#### Text to read
○ ○ ○ ○ ○

Just trying to say that the most common responses of "you should hire a designer" and "there are thousands of variables, your idea may not work" are not helpful to the vast majority of posters who have no money, no power, and just want to try something to make the sound better.

alright, end rant.

as to the ideal room. Granted there are about 14 million details to consider. The heart of the question is, "what major elements contribute most to a good acoustic space?"

I just read some excellent articles by Arthur Noxon here http://www.church-acoustics.com/aa101.htm

Who at very least does a great job of explaining that you want different "zones" for different purposes.

for example, for sounds originating from the congregation area you want a "live" space with plenty of hard surfaces (not all hard of course) so that the people can hear themselves sing, encouraging better singing (the flip side is that you still need some control for sounds like scuffling feet etc). same for any choir loft.

while for sounds originating from the speaker you want good direct sound, good early reflections, few or no late reflections and a reasonably low reverberant field.

○ ○ ○ ○ ○

#### Stored rows
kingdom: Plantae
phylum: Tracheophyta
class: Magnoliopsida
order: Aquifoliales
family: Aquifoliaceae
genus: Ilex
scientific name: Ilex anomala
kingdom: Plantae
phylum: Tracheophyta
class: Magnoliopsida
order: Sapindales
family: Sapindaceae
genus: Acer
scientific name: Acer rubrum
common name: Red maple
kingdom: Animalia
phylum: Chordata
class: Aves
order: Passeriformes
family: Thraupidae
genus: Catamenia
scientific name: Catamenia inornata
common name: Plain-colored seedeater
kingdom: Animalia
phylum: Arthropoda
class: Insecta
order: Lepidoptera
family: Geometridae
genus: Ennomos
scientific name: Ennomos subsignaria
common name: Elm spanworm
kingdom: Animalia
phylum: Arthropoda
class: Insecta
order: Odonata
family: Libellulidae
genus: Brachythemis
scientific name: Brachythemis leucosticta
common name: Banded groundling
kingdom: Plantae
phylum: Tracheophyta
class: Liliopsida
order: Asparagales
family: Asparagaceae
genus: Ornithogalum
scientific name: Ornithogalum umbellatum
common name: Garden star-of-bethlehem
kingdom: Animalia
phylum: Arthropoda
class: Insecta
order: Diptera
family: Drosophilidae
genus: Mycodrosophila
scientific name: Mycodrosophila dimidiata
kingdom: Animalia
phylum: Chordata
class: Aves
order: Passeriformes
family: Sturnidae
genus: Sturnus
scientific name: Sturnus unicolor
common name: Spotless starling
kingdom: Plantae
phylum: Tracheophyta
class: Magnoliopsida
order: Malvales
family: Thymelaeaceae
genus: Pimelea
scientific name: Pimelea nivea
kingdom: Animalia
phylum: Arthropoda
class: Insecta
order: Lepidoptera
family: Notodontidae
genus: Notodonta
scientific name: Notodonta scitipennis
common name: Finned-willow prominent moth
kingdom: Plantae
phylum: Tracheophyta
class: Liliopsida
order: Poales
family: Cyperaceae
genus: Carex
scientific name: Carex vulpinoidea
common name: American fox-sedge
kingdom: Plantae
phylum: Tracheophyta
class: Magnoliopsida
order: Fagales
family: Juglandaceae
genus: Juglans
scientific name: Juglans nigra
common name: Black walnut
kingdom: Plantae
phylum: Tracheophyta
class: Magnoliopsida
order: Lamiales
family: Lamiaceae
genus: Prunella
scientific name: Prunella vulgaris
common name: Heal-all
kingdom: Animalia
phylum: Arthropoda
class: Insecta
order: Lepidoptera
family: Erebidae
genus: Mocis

○ ○ ○ ○ ○

#### Work to do
[A] Repeat the part of the post on church acoustics between "alright, end rant." and "for different purposes.", inclusive.
[B] In the post on church acoustics, what kind of space is wanted for sounds that come from the congregation area?
[C] Pick up the post on church acoustics after its last sentence and keep writing in the same voice.

#### Results for each task
[A]
alright, end rant.

as to the ideal room. Granted there are about 14 million details to consider. The heart of the question is, "what major elements contribute most to a good acoustic space?"

I just read some excellent articles by Arthur Noxon here http://www.church-acoustics.com/aa101.htm

Who at very least does a great job of explaining that you want different "zones" for different purposes.

[B] A "live" space with plenty of hard surfaces, though not all hard.

[C]
He talks about padding the stage side of beams while leaving the seating side bare to present different characteristics to the sounds coming from different sources.



So, given all the complexity, What are the biggest factors?

Given my reading, I'd tend to suspect a traditional rectangle with the stage on a small end, with a somewhat vaulted ceiling going from about 15 feet near the stage to maybe 20 -23 feet in the center then declining again to 15 feet near the back. (the sound should hit the rise and project some early reflections out and down, the back decline should add some good reflections in the rear seating, the non-parallel between ceiling and floor should cut down that mode and reduce flutter echo.)

The side walls should probably angle around 10 - 20 degrees. Getting wider moving away from the stage. That should again help with modes and flutter echo.

The back wall might be angled slightly so that the top is nearer the stage than the foot. Directing sound down onto the seating area.

center hung speaker (cluster if needed for coverage) for voice reinforcement (pastor, soloist, music leader) adds to localization.

Music speakers on each side, in the air at least 2/3 of wall height.

carpet on walkways, aisles, etc. no carpet under pews.

Presumably, one would ideally completely soundproof the entire envelope of the sanctuary so that no outdoor sound could intrude (practicality likely prohibits this in most situations.)

those are some guesses anyway. Like I said, it's a academic mental exercise for me. my initial feelings may be hogwash, but it's something to get the ball rolling.

anyone ever done a circular room?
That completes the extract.